A device/apparatus may be represented by a semiconductor chip, a chipset, or a (hardware) module comprising such chip or chipset; this, however, does not exclude the possibility that a functionality of a device/apparatus or module, instead of being hardware implemented, be implemented as software in a (software) module such as a computer program or a computer program product comprising executable software code portions for execution/being run on a hardware-based processor. A device may be regarded as a device/apparatus or as an assembly of more than one device/apparatus, whether functionally in cooperation with each other or functionally independently of each other. The components of a device may be in a same device housing or in different device housings.
For example, method steps may be implemented in software, firmware, or hardware, in the latter case using any known or future developed hardware technology or any hybrids of these, as described hereinabove. The method steps may be implemented in a mixture of software, firmware, and hardware.
Various embodiments of a UE may include, but are not limited to, mobile stations, cellular telephones, personal digital assistants (PDAs) having wireless communication capabilities, portable computers having wireless communication capabilities, image capture devices such as digital cameras having wireless communication capabilities, gaming devices having wireless communication capabilities, music storage and playback appliances having wireless communication capabilities, Internet appliances permitting wireless Internet access and browsing, as well as portable units or terminals that incorporate combinations of such functions.

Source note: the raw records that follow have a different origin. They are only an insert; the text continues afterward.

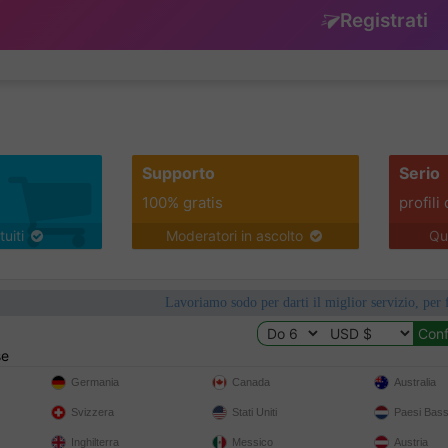
Registrati
Supporto
Serio
100% gratis
profili 
tuiti
Moderatori in ascolto
Qu
Lavoriamo sodo per darti il miglior servizio, per 
se
Germania
Canada
Australia
Svizzera
Stati Uniti
Paesi Bass
Inghilterra
Messico
Austria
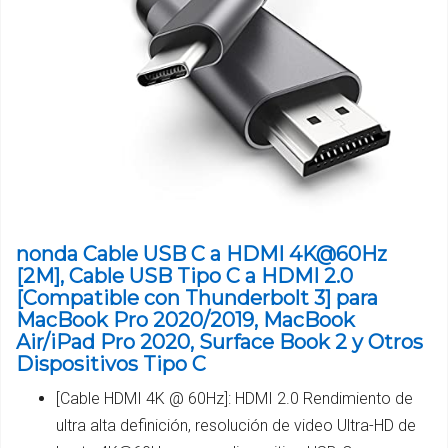
nonda Cable USB C a HDMI 4K@60Hz
[2M], Cable USB Tipo C a HDMI 2.0
[Compatible con Thunderbolt 3] para
MacBook Pro 2020/2019, MacBook
Air/iPad Pro 2020, Surface Book 2 y Otros
Dispositivos Tipo C
[Cable HDMI 4K @ 60Hz]: HDMI 2.0 Rendimiento de
ultra alta definición, resolución de video Ultra-HD de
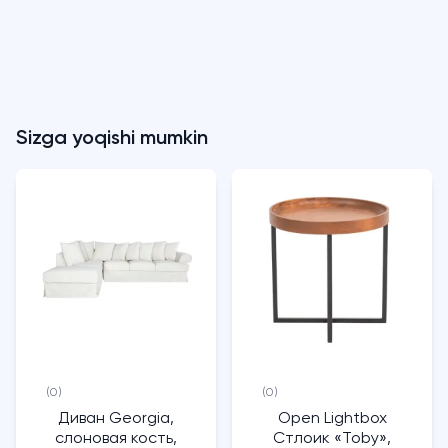
Sizga yoqishi mumkin
(0)
(0)
Диван Georgia,
Open Lightbox
слоновая кость,
Стлоик «Toby»,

As used in this application, the term “circuitry” refers at least to each of the following:
This definition of “circuitry” applies to all uses of this term in this application, including in any claims. As a further example, as used in this application, the term “circuitry” would also cover an implementation of merely a processor (or multiple processors) or portion of a processor and its (or their) accompanying software and/or firmware. The term “circuitry” would also cover, for example and if applicable to the particular claim element, a baseband integrated circuit or applications processor integrated circuit for a mobile phone or a similar integrated circuit in a server, a cellular network device, or other network device.
It is to be understood that what is described above is what is presently considered the preferred embodiments of the present invention. However, it should be noted that the description of the preferred embodiments is given by way of example only and that various modifications may be made without departing from the scope of the invention as defined by the appended claims. That is, the above embodiments are to be understood as illustrative examples of the invention. Further embodiments of the invention are envisaged.